Cloud Computing and Datacenters
On 02.23.10, In Data Centers, IT Asset Management, By Ido Sarig
Enterprise datacenters are not any longer the one place to go for computing assets; they are the pivot of a choice of on-demand internal and external clouds or collocation facilities that an enterprise taps. If this seems too complicated, virtualization makes it simple by providing a single view of the physical resources on a screen. With drag and drop commands, the enterprise can call in on-demand computing resources when surges in traffic overwhelm the datacenter. All this sounds cool till you find out that the data on the physical assets in the virtualized environment is often incomplete or not descriptive enough of the business ownership, the life of the asset, etc. You rummage through several spreadsheets and databases to painstakingly find the data you need. This one chink could well defeat the goal of quickly finding the resources you need when you need them. A virtual IT asset management solution automates the collation of data on the hardware and the software available in the virtualized environment.
In a perfect world, enterprises would rather wash their hands off the messy business of managing datacenters. The reality is that the treasure trove of consumer and financial information or intellectual property is something enterprises want to zealously guard within their own datacenter. They need to redirect non-critical data to the cloud when they experience traffic spikes. There are also instances when companies want services but don’t want to invest capital resources to get them. As their assets are spread out over several locations and cloud vendors, it is harder to know what is available where and in what form.

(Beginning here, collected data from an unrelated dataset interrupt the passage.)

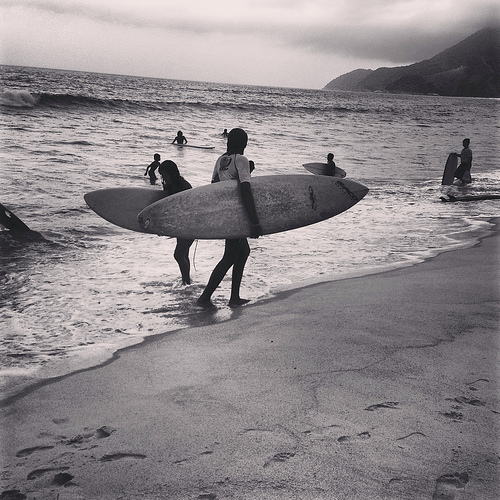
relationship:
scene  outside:
[3, 3, 495, 498] [3, 1, 496, 495]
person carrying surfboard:
[191, 124, 267, 314] [131, 170, 372, 243]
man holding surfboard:
[452, 137, 474, 184] [439, 147, 461, 190]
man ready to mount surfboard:
[170, 129, 187, 150] [165, 135, 218, 153]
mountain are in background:
[319, 25, 499, 96] [9, 1, 486, 129]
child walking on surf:
[143, 153, 161, 187] [1, 64, 498, 412]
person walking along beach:
[194, 125, 266, 314] [1, 213, 498, 496]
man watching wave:
[452, 137, 474, 184] [13, 89, 350, 112]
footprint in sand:
[436, 463, 470, 488] [399, 434, 483, 498]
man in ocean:
[170, 129, 187, 150] [0, 64, 499, 406]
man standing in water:
[452, 137, 474, 184] [374, 125, 471, 206]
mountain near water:
[319, 43, 462, 90] [292, 89, 462, 159]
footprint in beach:
[334, 428, 376, 446] [0, 231, 499, 499]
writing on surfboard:
[334, 181, 361, 201] [139, 172, 370, 240]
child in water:
[143, 153, 161, 187] [46, 128, 190, 183]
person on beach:
[194, 125, 266, 314] [0, 110, 455, 486]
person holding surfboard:
[194, 125, 266, 314] [134, 175, 362, 237]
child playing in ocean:
[144, 153, 161, 185] [5, 80, 484, 307]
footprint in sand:
[430, 469, 472, 499] [275, 330, 477, 495]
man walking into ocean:
[453, 137, 473, 189] [9, 62, 469, 195]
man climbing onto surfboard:
[173, 128, 187, 148] [169, 140, 215, 151]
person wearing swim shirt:
[194, 125, 266, 314] [213, 150, 250, 184]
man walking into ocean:
[321, 150, 336, 173] [16, 95, 473, 274]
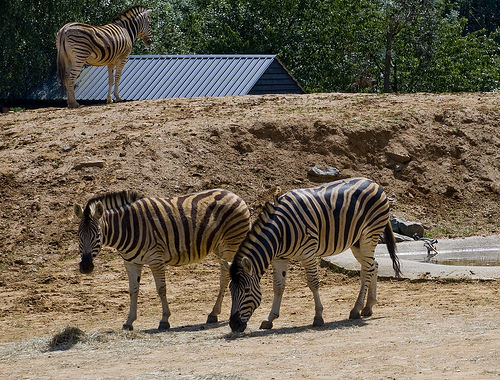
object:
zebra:
[73, 188, 251, 329]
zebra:
[224, 176, 401, 334]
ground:
[0, 90, 497, 380]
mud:
[0, 91, 498, 336]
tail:
[379, 215, 404, 281]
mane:
[113, 0, 146, 21]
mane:
[79, 189, 140, 214]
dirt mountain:
[1, 90, 500, 380]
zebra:
[56, 2, 159, 104]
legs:
[122, 256, 181, 325]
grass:
[1, 325, 152, 356]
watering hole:
[351, 236, 499, 267]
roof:
[27, 52, 307, 102]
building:
[23, 54, 309, 109]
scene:
[3, 4, 498, 376]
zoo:
[2, 2, 498, 379]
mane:
[229, 199, 274, 271]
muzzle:
[76, 251, 96, 275]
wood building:
[41, 55, 302, 103]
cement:
[326, 240, 499, 278]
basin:
[383, 238, 498, 285]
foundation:
[417, 281, 498, 313]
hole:
[413, 253, 500, 268]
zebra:
[48, 4, 153, 109]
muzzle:
[229, 304, 256, 349]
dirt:
[0, 89, 500, 380]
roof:
[31, 53, 304, 105]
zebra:
[71, 187, 255, 334]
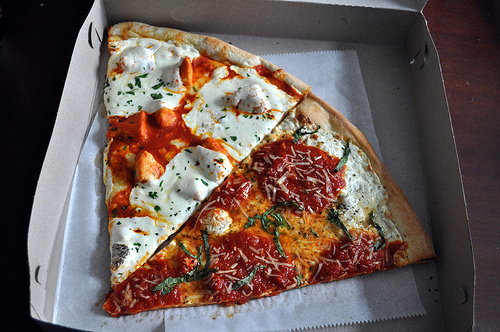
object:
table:
[0, 0, 499, 331]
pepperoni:
[210, 228, 298, 307]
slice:
[102, 96, 436, 317]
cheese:
[103, 37, 201, 120]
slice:
[104, 19, 312, 291]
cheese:
[111, 216, 169, 288]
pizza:
[100, 20, 435, 318]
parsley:
[272, 227, 289, 261]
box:
[12, 0, 478, 331]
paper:
[50, 49, 427, 331]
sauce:
[261, 141, 346, 214]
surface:
[450, 54, 500, 208]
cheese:
[183, 65, 297, 164]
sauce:
[281, 155, 326, 207]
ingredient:
[200, 230, 300, 306]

Traffic can shoot up during a market promotion, consumer buying during holiday seasons or something quirky like a victory of a sports team. Sony Entertainment was caught off-guard when demand surged for Michael Jackson’s music following his unexpected death. The surge in traffic could have been managed by letting customers browse the catalogue on a cloud service while reserving the enterprise datacenter for the purchases.
Fear of losing control of critical data like customer information to cloud service providers is well founded in facts of recent history. The Linkup, an online storage services provider, closed down after it lost access to 45% of its customer information that was stored with Nirvanix, an online storage service company which shut down.
Virtualization of data centers or the emergence of internal clouds is the foundation for their synchronization with external clouds. An effective inventory of Assets with appropriate offline market data associated with each piece of hardware and software inventory is a precondition for effectively leveraging the resources available in a virtualized network.